A senior British officer said Northern Ireland is one-fifth the size of Helmand, yet at the height of the Troubles in the 1970s and 1980s the British Army committed 20,000 troops to wage a war against a much smaller enemy force. There are currently a little over 8000 British personnel garrisoned in Helmand.
Operation Banner, the army's term in Northern Ireland, began in 1969 and ended in 2007, the longest operational tour of duty in British Army history.
As the Black Watch prepare for a six-month tour in Helmand next year, the officer asked: "Do we really want to find ourselves involved in a draining commitment which could last up to 30 years? Because if the answer is yes' we're going to need more assets or fewer commitments elsewhere. One thing is certain: we lack sufficient ground troops and our air support in Helmand is pitiful."
His fears were echoed by the Chief of the Defence Staff, Air Chief Marshall Sir Jock Stirrup, who warned that the end of the British presence in Basra in Iraq would not necessarily provide a magic wand for him and his planners.
"We're currently doing more than we're structured or resourced for over the long term," he told an audience at the Royal United Services Institute, a Whitehall-based think tank. "We cannot simply make a one-for-one transfer from Iraq to Afghanistan."
Military analysts also fear the tours of duty in Helmand will not be as successful as in Northern Ireland because the army is failing to win the hearts and minds of the local population.
According to Dr Daniel Marston, a counterinsurgency warfare specialist, the army will have to relearn the lessons of Northern Ireland if it is ever going to be successful in Afghanistan.
When units were first deployed two years ago, the British government insisted that they would be engaged in peace enforcement and anti-narcotic roles. The reality was that they were involved in a vicious counter-insurgency war for which they were neither equipped nor trained.
Marston told an invited audience at the National Press Club in Washington: "This frame of the mission was primarily a matter of political expediency because if you talk about a counterinsurgency campaign, you're talking 20, 30 years."
There were also calls last week to extend the length of each British brigade's deployment from six to 12 months in order to provide operational continuity and to ease the problem of engaging the local communities. According to General Sir Michael Rose, the British commander of the UN forces in Bosnia in 1994, the extension would allow the local population "to develop confidence in those who they can never properly get to know".
However, a Ministry of Defence spokesman denied there were any plans to extend deployments, insisting that it was "never going to happen".

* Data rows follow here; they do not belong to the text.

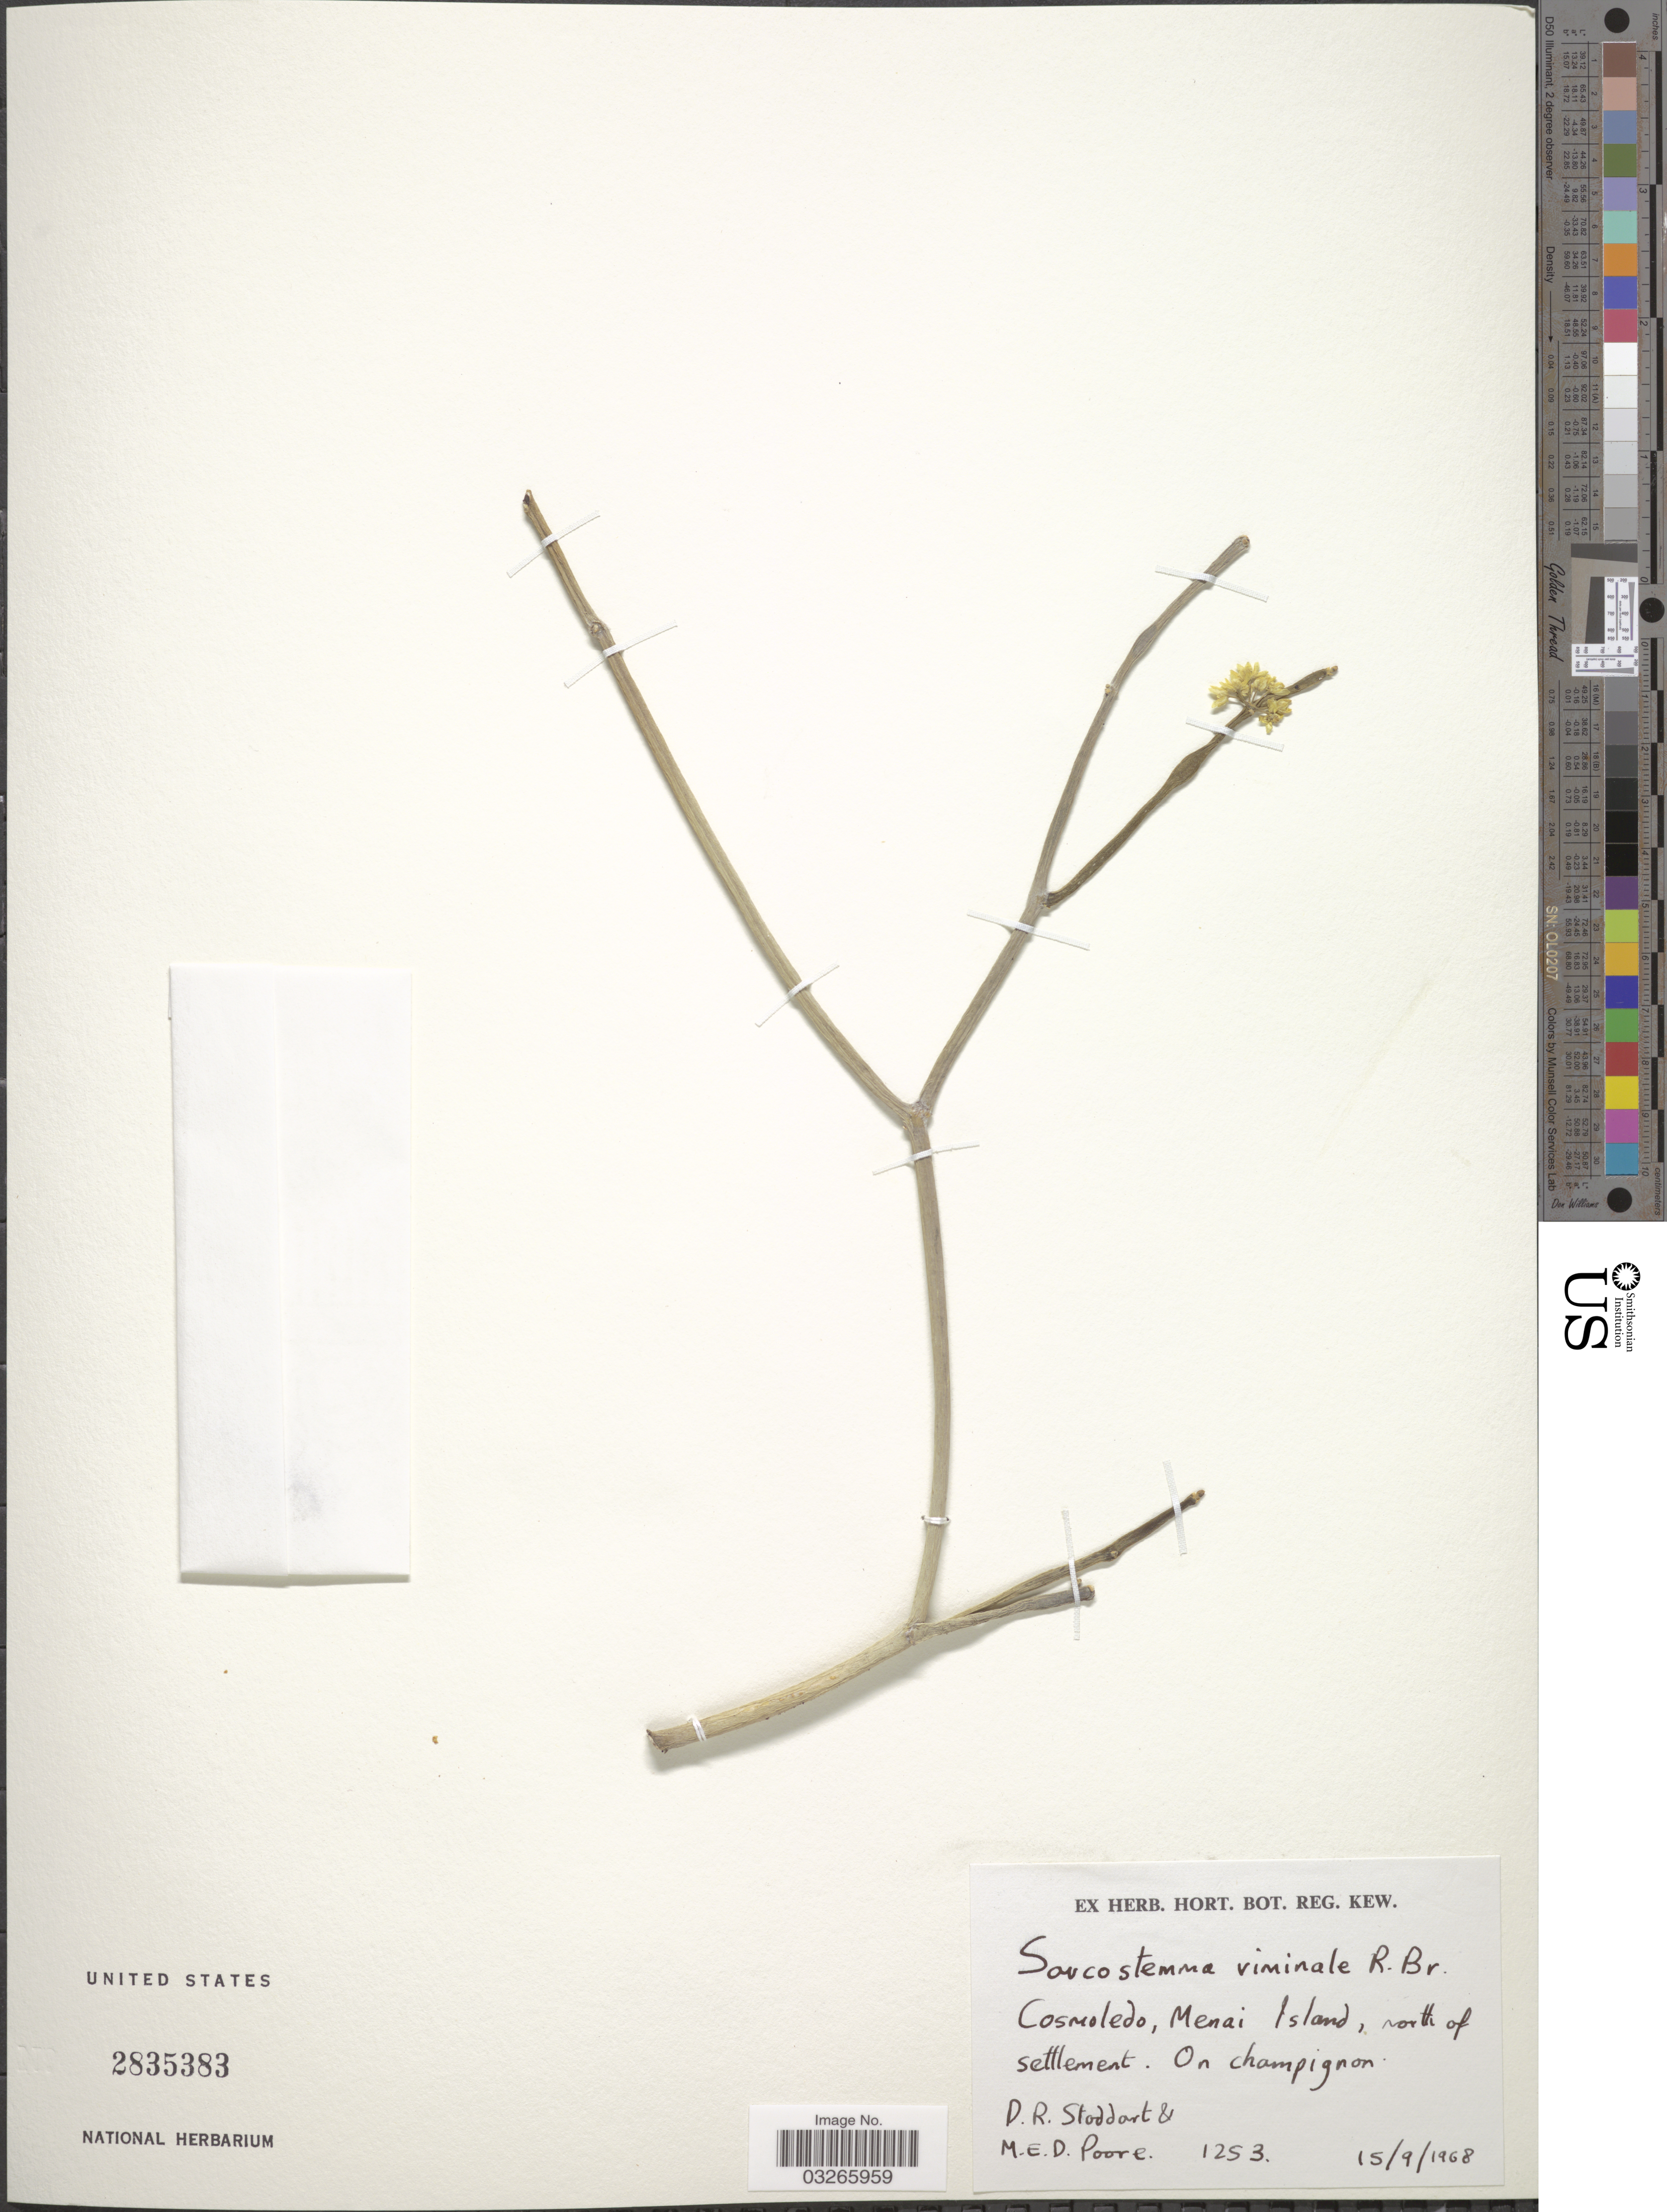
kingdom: Plantae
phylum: Tracheophyta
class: Magnoliopsida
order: Gentianales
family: Apocynaceae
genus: Sarcostemma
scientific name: Sarcostemma viminale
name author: (Linn) R. Br.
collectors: D. R. Stoddart & M. E. D. Poore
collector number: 1253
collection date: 1968-09-15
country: Seychelles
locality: Cosmoledo, Menai Island, north of settlement.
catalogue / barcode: US 2835383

"There are a number of very sensible reasons why you wouldn't want to do that, not least the mental health factor. It's proven that if you deploy people for more than six months then the risk of mental health increases dramatically," he added.
Speaking in Musa Qala, the nearest point to the frontline a British prime minister has ever visited, Brown warned: "There is a line of terror that leads from the Pakistan and Afghanistan mountains to the streets of our capital city and our towns if we allow the Taliban and al-Qaeda to flourish." He said this was why British armed forces are in Afghanistan.